**Exercise goal**.
Here is a listing, set out below; repeat its lines from the one with "index pip: (542, 363)" to the last, both included, and leave out the pictures.
-- Supplied data follows --
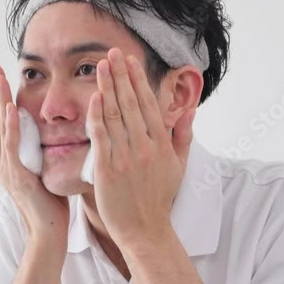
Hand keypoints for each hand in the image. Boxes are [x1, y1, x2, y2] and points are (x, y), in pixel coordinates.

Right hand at [0, 64, 68, 245]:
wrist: (49, 231)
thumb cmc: (51, 202)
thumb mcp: (45, 169)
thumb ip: (41, 151)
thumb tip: (50, 132)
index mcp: (8, 158)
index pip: (3, 121)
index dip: (1, 97)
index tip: (2, 74)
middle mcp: (2, 161)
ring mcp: (7, 168)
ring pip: (1, 128)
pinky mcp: (17, 176)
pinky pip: (13, 147)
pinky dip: (11, 127)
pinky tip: (12, 110)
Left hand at [86, 48, 195, 249]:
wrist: (145, 230)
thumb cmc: (159, 199)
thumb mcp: (179, 167)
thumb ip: (183, 137)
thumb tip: (189, 112)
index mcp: (161, 144)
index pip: (149, 104)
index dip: (138, 80)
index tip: (130, 60)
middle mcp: (145, 146)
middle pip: (131, 103)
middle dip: (120, 75)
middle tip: (112, 53)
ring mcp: (126, 157)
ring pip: (116, 114)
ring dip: (107, 87)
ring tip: (100, 66)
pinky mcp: (107, 168)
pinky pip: (101, 136)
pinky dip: (97, 115)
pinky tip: (94, 97)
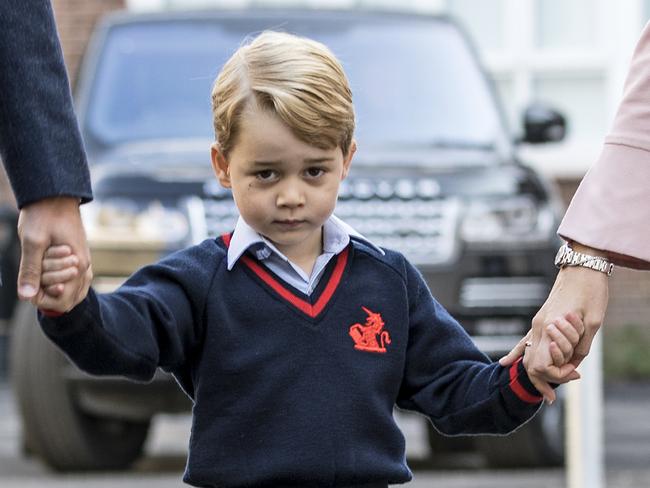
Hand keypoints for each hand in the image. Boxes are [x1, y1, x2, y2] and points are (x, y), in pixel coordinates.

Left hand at [17, 196, 91, 310]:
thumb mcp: (32, 242)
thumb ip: (30, 270)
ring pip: (74, 291)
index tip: (29, 284)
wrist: (55, 195)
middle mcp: (85, 266)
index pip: (64, 301)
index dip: (43, 299)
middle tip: (36, 270)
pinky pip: (76, 280)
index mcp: (78, 265)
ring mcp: (84, 261)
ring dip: (55, 286)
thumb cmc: (43, 215)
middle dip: (48, 292)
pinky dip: (61, 281)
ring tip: (41, 271)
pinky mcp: (80, 256)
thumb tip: (26, 297)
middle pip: (70, 299)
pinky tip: (49, 273)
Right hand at [500, 261, 607, 399]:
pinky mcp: (541, 318)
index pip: (542, 363)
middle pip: (531, 363)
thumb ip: (581, 345)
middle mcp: (538, 326)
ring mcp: (537, 322)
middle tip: (553, 395)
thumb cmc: (591, 291)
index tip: (573, 375)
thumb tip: (574, 363)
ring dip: (535, 373)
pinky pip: (524, 341)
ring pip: (527, 354)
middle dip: (542, 381)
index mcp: (549, 326)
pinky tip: (504, 363)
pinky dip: (516, 353)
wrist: (583, 266)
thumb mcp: (594, 322)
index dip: (556, 375)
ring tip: (543, 391)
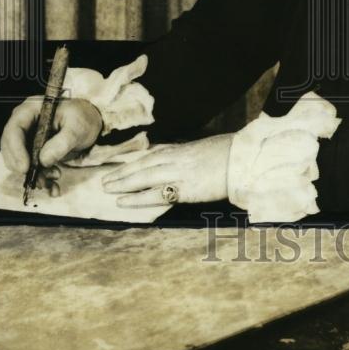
-- Supplied data concluded --
**Task solution**.
index pip: (542, 363)
middle pip: (531, 363)
thumb ip: (581, 345)
middle mcp: (538, 326)
ring mcp: (537, 322)
middle tip: (553, 395)
thumb cmc: (591, 291)
index tip: (573, 375)
thumb tip: (574, 363)
ring dip: (535, 373)
pinky pip: (524, 341)
ring pip: (527, 354)
middle dip: (542, 381)
index mcp: (549, 326)
pinky tip: (504, 363)
pinky dip: (516, 353)
wrist: (583, 266)
thumb mcp: (594, 322)
index dip: (556, 375)
ring tip: (543, 391)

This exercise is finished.